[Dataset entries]
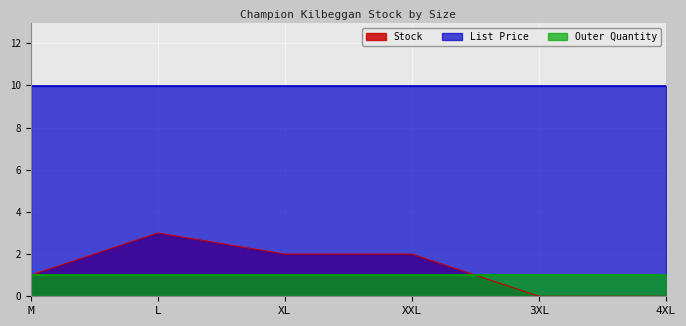

At 4XL, list the series in order from largest to smallest.

List Price, Outer Quantity, Stock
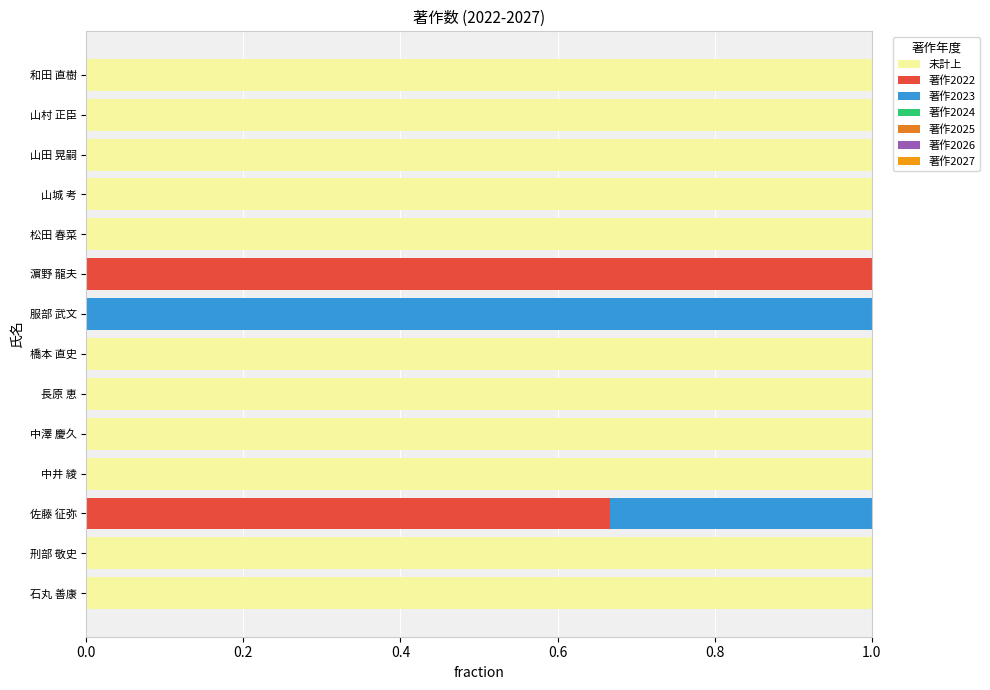

What is the total value across all series at 服部 武文?

1.0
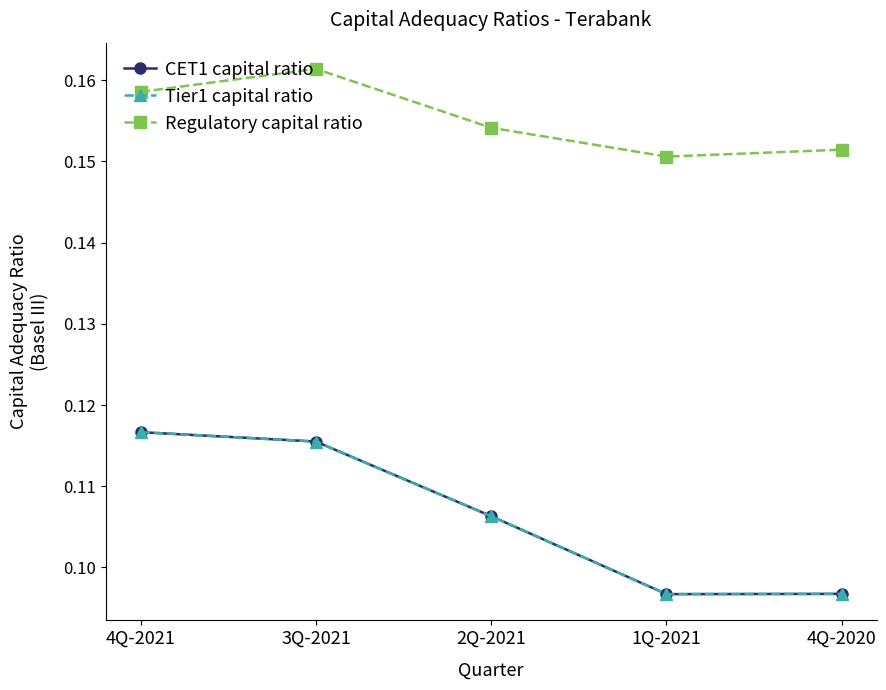

Is this an area chart (filled region under the line)?

No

▸ Exercise description
Arrange the lines of the listing as a JSON list of strings, one string per line, skipping blank lines. Leave the pictures out.

▸ Response area
[
  "At 4XL, list the series in order from largest to smallest.",
  "List Price, Outer Quantity, Stock",
  "What is the total value across all series at 服部 武文?",
  "1.0",
  "Is this an area chart (filled region under the line)?",
  "No"
]